Patent Procurement Clinic (Advanced)
LEX 8616 Cr.2
Prereq: Completion of Patent Procurement Clinic (PPC)(LEX 8615); Approval of instructor; Students will be graded on an Honors-Pass-Low Pass-No Credit basis.

Students in this clinic represent clients in patent procurement matters before the United States Patent and Trademark Office’s Detroit, Michigan, Satellite Office. There is no classroom component in the Advanced Patent Procurement Clinic. Students will be expected to spend between five to ten hours per week continuing work on ongoing cases that have significant deadlines during the semester, gaining increased experience in different settings and addressing more complex issues. Advanced Clinic students will also work with PPC faculty to provide direction and guidance to those enrolled in the PPC Clinic for the first time, in areas in which Advanced Clinic students have already acquired some expertise. Time spent in the Advanced Clinic will include a one-hour weekly meeting with the Clinic’s faculty to discuss the status of client matters

Public Interest Externship: Practicum
LEX 8598 Cr. 2
Pre-req. or co-req.: LEX 6800; co-req: LEX 8599
Students perform 150 hours of unpaid work in public interest settings settings. Students are assigned tasks similar to those performed by entry-level public interest lawyers.

Public Interest Externship: Colloquium
LEX 8599 Cr. 2
Pre-req. or co-req.: LEX 6800; co-req.: LEX 8598 or concurrently working at least 10 hours per week in an approved public interest setting. 
Substantial class time is devoted to professional skills instruction and to facilitated discussion and analysis of students' fieldwork observations and experiences in Lex 8598.

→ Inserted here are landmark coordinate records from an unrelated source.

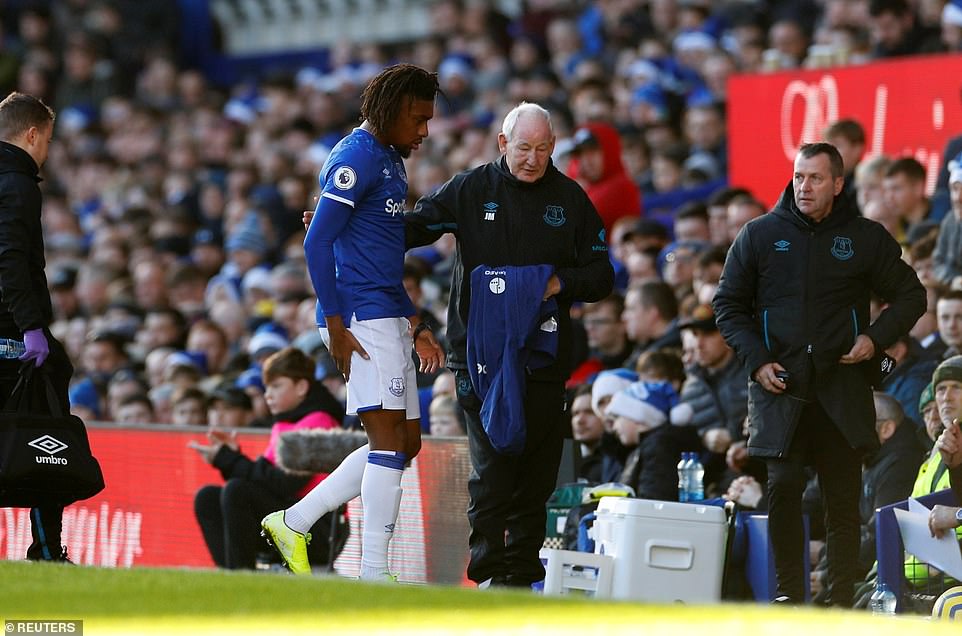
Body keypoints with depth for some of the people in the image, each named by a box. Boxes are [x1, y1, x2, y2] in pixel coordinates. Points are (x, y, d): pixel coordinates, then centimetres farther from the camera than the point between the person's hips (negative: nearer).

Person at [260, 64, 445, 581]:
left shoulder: (389, 161, 20)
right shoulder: (356, 158, -11)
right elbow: (317, 242, -17)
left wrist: (414, 326, 21)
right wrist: (335, 326, -19)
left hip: (388, 318, 10)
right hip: (361, 319, -10)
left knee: (405, 442, 11)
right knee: (390, 441, -12)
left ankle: (293, 523, 17)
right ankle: (374, 576, -12)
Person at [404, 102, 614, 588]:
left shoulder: (570, 200, 10)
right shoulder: (471, 190, 5)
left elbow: (601, 277, 12)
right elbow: (412, 227, 3)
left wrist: (561, 283, -8)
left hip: (544, 353, 2)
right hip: (483, 348, -2)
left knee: (537, 474, 4)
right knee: (492, 466, -10)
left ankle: (523, 574, 12)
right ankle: (490, 571, -8)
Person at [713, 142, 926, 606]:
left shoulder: (866, 238, 6)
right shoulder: (761, 235, 6)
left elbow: (910, 295, 14)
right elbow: (728, 304, 12)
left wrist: (876, 338, -2)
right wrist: (756, 359, -1)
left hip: (843, 388, 0)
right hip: (780, 385, 0)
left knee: (844, 497, 1)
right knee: (782, 485, -10)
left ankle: (841, 601, 6)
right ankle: (788, 592, 0)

Transnational Environmental Law Clinic
LEX 8611 Cr. 4
Open only to students who have completed all required first-year law courses. Prereq. or coreq: LEX 7006 and LEX 7231; or advance written consent of instructor. Skills and strategies needed to affect environmental policy in the three branches of state and federal government. Classroom sessions include current environmental policy challenges and opportunities; guest speakers. Clinical component includes preparation of policy papers and formal legislative testimony, commenting on rulemaking and permit decisions, and engaging in judicial review and enforcement litigation; students work with Great Lakes Environmental Law Center.

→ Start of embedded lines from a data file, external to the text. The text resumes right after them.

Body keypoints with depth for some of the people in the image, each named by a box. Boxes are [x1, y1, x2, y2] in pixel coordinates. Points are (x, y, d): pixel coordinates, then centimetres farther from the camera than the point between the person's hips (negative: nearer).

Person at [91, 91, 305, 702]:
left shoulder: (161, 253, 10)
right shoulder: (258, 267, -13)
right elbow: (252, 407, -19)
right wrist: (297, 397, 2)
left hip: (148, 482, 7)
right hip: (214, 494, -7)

Transnational Environmental Law Clinic (Advanced)
LEX 8610 Cr. 2
Prereq.: good academic standing; LEX 8611

Students continue their work with the Environmental Law Clinic, gaining increased experience in different settings an issues; students will work with the Great Lakes Environmental Law Center and may be involved in formally representing other community organizations and public interest groups.